---------- Given data

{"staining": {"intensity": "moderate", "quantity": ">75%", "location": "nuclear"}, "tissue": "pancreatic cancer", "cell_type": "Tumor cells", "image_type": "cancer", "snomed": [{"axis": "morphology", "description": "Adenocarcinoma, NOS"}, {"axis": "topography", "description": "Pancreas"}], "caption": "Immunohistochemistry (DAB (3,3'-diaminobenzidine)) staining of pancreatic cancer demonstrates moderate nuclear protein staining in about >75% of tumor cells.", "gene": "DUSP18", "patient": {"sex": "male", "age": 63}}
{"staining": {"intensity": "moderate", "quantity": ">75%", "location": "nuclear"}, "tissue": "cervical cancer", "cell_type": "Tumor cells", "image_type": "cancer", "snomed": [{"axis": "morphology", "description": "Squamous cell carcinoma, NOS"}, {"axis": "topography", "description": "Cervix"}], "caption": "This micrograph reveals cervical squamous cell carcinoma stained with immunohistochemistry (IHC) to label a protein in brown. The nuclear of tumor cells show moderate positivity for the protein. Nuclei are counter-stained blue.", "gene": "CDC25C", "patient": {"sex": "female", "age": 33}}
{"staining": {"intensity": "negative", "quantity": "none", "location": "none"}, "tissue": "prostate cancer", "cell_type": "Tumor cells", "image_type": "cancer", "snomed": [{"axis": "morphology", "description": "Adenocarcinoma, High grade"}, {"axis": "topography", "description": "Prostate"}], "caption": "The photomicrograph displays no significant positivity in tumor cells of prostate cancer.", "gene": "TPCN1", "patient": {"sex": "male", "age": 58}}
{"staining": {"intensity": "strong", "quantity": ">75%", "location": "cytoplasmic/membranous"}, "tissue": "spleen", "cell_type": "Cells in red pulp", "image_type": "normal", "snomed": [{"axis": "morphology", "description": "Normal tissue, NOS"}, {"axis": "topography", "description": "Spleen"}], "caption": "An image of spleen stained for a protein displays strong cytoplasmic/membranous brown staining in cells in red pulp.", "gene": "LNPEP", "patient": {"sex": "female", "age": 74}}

--------------------

Goal of the exercise:
Every line above that includes the word "nuclear" should be listed.

Result below:
{"staining": {"intensity": "moderate", "quantity": ">75%", "location": "nuclear"}, "tissue": "pancreatic cancer", "cell_type": "Tumor cells", "image_type": "cancer", "snomed": [{"axis": "morphology", "description": "Adenocarcinoma, NOS"}, {"axis": "topography", "description": "Pancreas"}], "caption": "Immunohistochemistry (DAB (3,3'-diaminobenzidine)) staining of pancreatic cancer demonstrates moderate nuclear protein staining in about >75% of tumor cells.", "gene": "DUSP18", "patient": {"sex": "male", "age": 63}}
{"staining": {"intensity": "moderate", "quantity": ">75%", "location": "nuclear"}, "tissue": "cervical cancer", "cell_type": "Tumor cells", "image_type": "cancer", "snomed": [{"axis": "morphology", "description": "Squamous cell carcinoma, NOS"}, {"axis": "topography", "description": "Cervix"}], "caption": "This micrograph reveals cervical squamous cell carcinoma stained with immunohistochemistry (IHC) to label a protein in brown. The nuclear of tumor cells show moderate positivity for the protein. Nuclei are counter-stained blue.", "gene": "CDC25C", "patient": {"sex": "female", "age": 33}}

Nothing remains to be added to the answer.